Competition and markets:
- Competitive supplier files notice of appeal of SCC order approving Dominion “green tariff” proposal – Case No. PUR-2019-00094
On July 2, the SCC approved Dominion’s 100% renewable energy tariff, Rider TRG. Rider TRG customers would pay a premium of 0.421 cents per megawatt-hour to purchase the tariff’s renewable energy, which would increase a 1,000 kWh monthly bill by $4.21. The tariff includes the output from several solar and biomass facilities that are already in Dominion’s generation portfolio. Dominion originally proposed to include the biomass energy output from the company’s Virginia City Hybrid Energy Center. The SCC’s final order, with Dominion’s support, excluded this facility.
Dominion filed the final version of its tariff shortly after the SCC entered its final order. By operation of the statute, the market is now closed for customers who wish to enter into new agreements to purchase renewable energy from competitive suppliers. (Virginia Code § 56-577 A 5 provides that Dominion customers have the option to purchase renewable generation from competitive suppliers only so long as the utility does not offer an approved 100% renewable energy tariff.)
On July 28, Direct Energy, a competitive service provider, filed a notice of appeal of the SCC’s final order. In Virginia, all final orders of the Commission may be appealed to the Virginia Supreme Court. Direct Energy must file its assignments of error (or grounds for the appeal) at the Supreme Court within four months of the final order, or by November 2, 2020.
- Dominion files notice of appeal of SCC finding that pumped hydroelectric storage generation qualifies as “renewable energy” – Case No. PUR-2020-00072
Constellation NewEnergy Inc. (“Constellation”), a competitive service provider (“CSP”), requested a judgment from the SCC that pumped storage generation qualifies as “renewable energy” under Va. Code § 56-576 and may serve as the basis for renewable energy contracts signed pursuant to Va. Code § 56-577 A 5. Code Section 56-577 A 5 allows CSPs to sell 100% renewable energy to retail customers of Dominion. The Code’s definition of renewable energy includes energy that is “derived from … falling water.” Dominion argued that pumped storage does not qualify as renewable energy because other sources of energy (whether renewable or non-renewable) are always necessary to pump the water to a higher point.
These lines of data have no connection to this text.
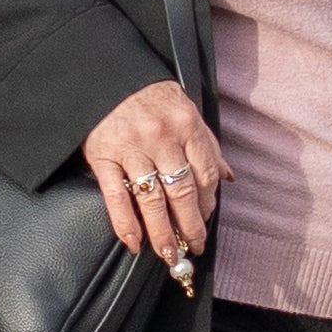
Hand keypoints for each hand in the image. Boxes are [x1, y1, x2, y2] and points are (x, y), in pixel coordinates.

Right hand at [81, 79, 228, 281]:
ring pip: (152, 199)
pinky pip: (116, 196)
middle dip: (191, 226)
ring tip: (170, 256)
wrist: (106, 75)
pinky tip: (134, 243)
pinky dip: (126, 223)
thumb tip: (228, 178)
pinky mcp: (103, 156)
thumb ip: (206, 145)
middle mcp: (161, 137)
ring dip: (163, 233)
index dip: (208, 204)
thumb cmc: (150, 97)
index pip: (205, 173)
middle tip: (194, 248)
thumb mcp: (185, 111)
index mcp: (186, 124)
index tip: (206, 222)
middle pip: (182, 191)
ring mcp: (131, 148)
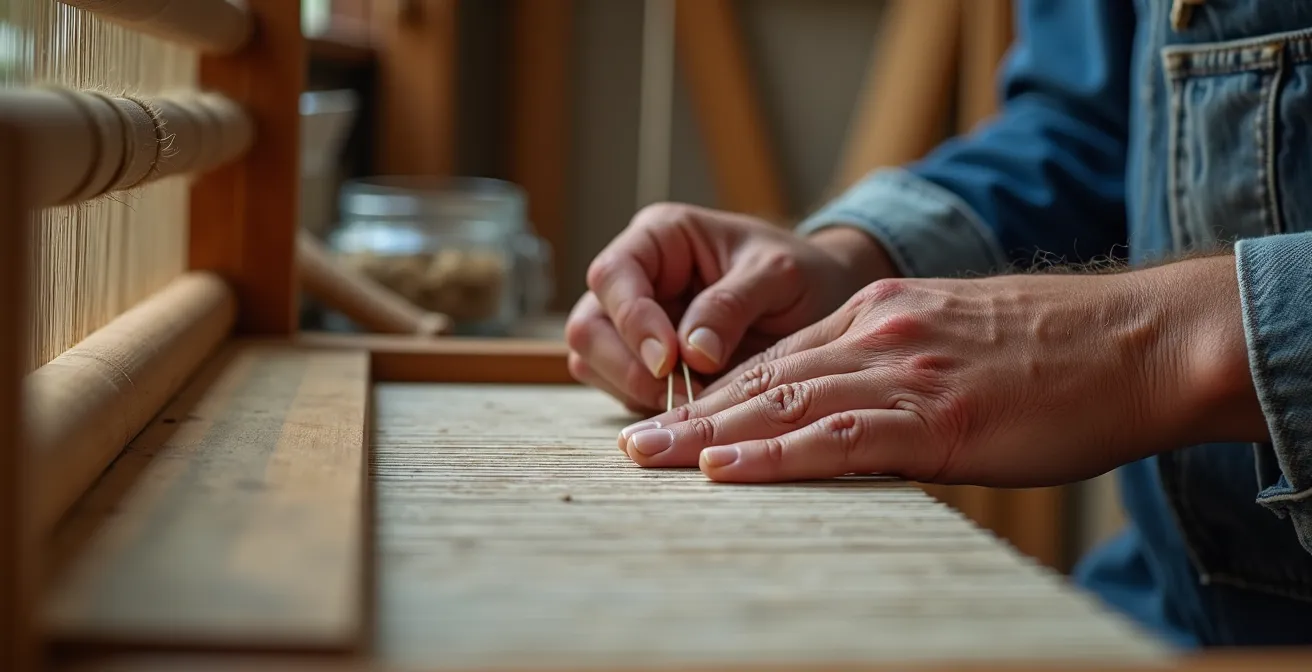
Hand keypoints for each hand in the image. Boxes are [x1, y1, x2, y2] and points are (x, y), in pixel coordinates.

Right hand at [566, 203, 897, 412]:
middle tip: (677, 392)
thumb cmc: (801, 273)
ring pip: (592, 362)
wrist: (821, 299)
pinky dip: (645, 404)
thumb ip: (731, 305)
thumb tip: (691, 353)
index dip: (632, 321)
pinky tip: (691, 405)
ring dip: (632, 389)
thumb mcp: (778, 275)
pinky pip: (619, 388)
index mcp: (660, 237)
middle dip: (625, 365)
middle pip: (589, 325)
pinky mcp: (641, 362)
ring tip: (692, 399)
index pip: (614, 276)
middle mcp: (635, 278)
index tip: (669, 362)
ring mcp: (633, 322)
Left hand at [617, 255, 1267, 485]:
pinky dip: (775, 455)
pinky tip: (728, 470)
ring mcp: (904, 369)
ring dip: (710, 437)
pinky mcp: (936, 415)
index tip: (673, 419)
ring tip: (651, 462)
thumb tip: (856, 417)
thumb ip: (899, 369)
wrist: (1139, 343)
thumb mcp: (960, 343)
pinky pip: (838, 436)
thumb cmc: (1060, 357)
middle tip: (632, 448)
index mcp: (883, 313)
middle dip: (692, 415)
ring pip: (785, 403)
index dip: (720, 391)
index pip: (781, 356)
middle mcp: (879, 332)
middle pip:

The SCC agreed with Constellation that energy generated from a pumped storage hydroelectric facility is renewable under the Code’s definition, “because it is derived from water that falls from a higher point to a lower point.” The SCC recognized that the Virginia Clean Economy Act changed the definition of renewable energy to exclude pumped storage. Therefore, after the law goes into effect on July 1, CSPs may not enter into new contracts to serve customers with pumped storage energy under Va. Code § 56-577 A 5. On June 29, Dominion and Collegiate Clean Energy, a landfill gas energy provider, both filed notices that they would appeal the decision to the Virginia Supreme Court. Appeals of SCC decisions are
“of right,” meaning that the Supreme Court must hear the case.